Monday, September 21, 2009
The Acorn Problem
[for anyone finding this post while looking for more blabbing about an alleged scandal involving a certain group of urban organizers, joke's on you! hawhaw, hawhaw!]
No, the acorn problem I'm having is a pleasant one, one about which I have many questions. The pin oak in front of the house here is producing a bumper crop this year, and the acorns are precipitating down onto my sidewalk, and the neighbor's driveway, in a continuous heavy drizzle. I have to sweep them up daily, and each day is producing a 13-gallon size garbage bag full!
I must sweep them for several reasons. First, this is Brooklyn, and as such, householders must upkeep their sidewalk frontage. Secondly, the acorns scattered everywhere are like marbles cast every which way, just waiting for any number of passers-by to slip, fall, bust their keisters, and sue, sue, sue.
Third, the fatty, green acorns, when crushed on the bluestone paving, actually stain it, they're so juicy! Fourth, I loooooooooooooooove acorns. Just a work of design genius--Ma Nature really on her game, in my opinion. I want to keep every single one of them, because they are perfection. A happy memory snapshot of mine is my stealth visit to Ryan Gainey's garden/house in Decatur, GA, and catching him in his bathrobe very energetically sweeping up white oak acorns. The scene before me was just infinitely delightful to behold.
Now, coming down with the acorns are twigs of leaves, too. Sometimes with acorns still attached, sometimes not. But really, the tree seems to be denuding itself of about a third of its green leaves into the bargain.

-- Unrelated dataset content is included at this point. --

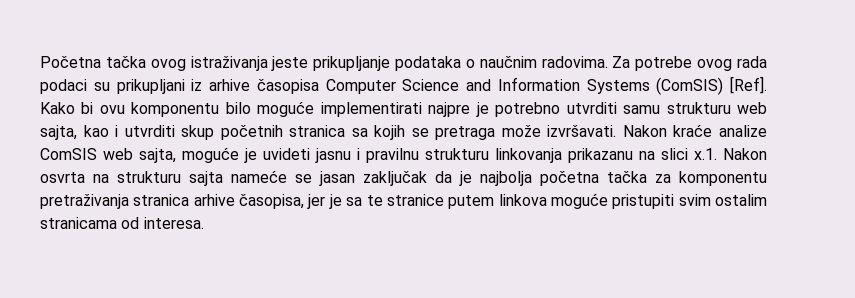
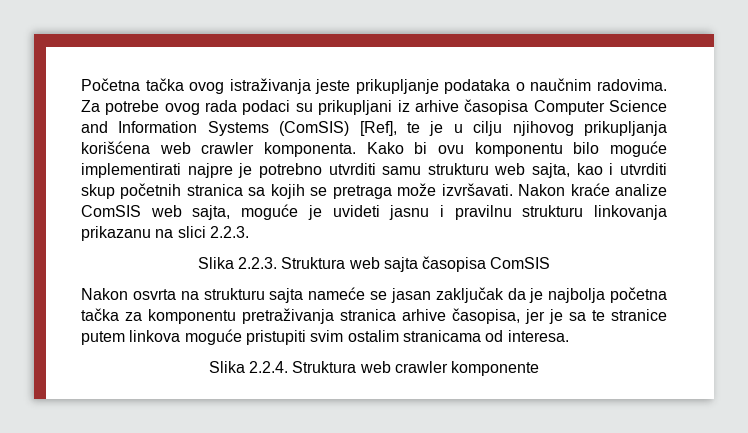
[730,76,767,94] [Ref]. -> [359,121,668,136] [81,141,356,157] [Ref], te je u cilju njihovog prikupljanja korišćena web crawler komponenta.
[694,148,717,160] x.1. -> [209,226,249,238] [197,256,551,272] 2.2.3. // Slika 2.2.3. Struktura web sajta časopisa ComSIS //
(204, 223) none -> [208,361,540,376] // Slika 2.2.4. Struktura web crawler komponente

The show the local squirrels are putting on is quite amusing, as they are just delirious at the bounty, as you might imagine. [But they aren't helping with my sweeping chores, the little blighters.] I can sit in the backyard, and watch the squirrels race up the back neighbors' tall trees, none of which produce crop of any sort, then literally take a flying leap onto the roof of our house. Then they race across to the front, leap again onto the pin oak in front of the house, and have at it. Of course, they cause so many more acorns to bonk down onto the sidewalk as they root around maniacally. Momentarily, I can observe them on their return trip, with a gobful of acorns, or gnashing at a twig full of leaves with acorns. Off they go to wherever they are stashing them. Then back for more. With a nice cold beer in hand, it's diverting for a pleasant hour.
I am not throwing the acorn sweepings into the NYC trash. Nooooooo. I am hoarding my bagsful, just like the squirrelies. Only, I don't quite know yet what I am going to do with them. There is no compost here in my Brooklyn postage-stamp yard...no room. And anyway, do acorns compost in anytime under ten years?
Do I donate them somewhere? String them for Christmas decor? Make a stew? Give them to a zoo for feed? I recall at the Hampton Court Garden show, one exhibit was an expanse of just-sprouting acorns, forming a green swath of oaktree seedlings--it was lovely. Not practical for here! I'm open to any and all suggestions. All I know is disposing of them into the trash stream is a crime.
That is my main question. But I have others...are there "good" acorn years and off years? Does this crop reflect the very rainy summer we just had? If there is this bounty of acorns, is it just my tree, or are all pin oaks, or oaks in general, going like sixty also? Does a big year for acorns mean everybody in the food chain has a better year? In town, and in the burbs and countryside? More deer? More rabbits, squirrels? Chipmunks? Ditto white-footed mice? And eventually, of course, more TICKS?
I guess I have a date with Mr. Google tonight.
In the meantime, I'm off for the daily sweep-up.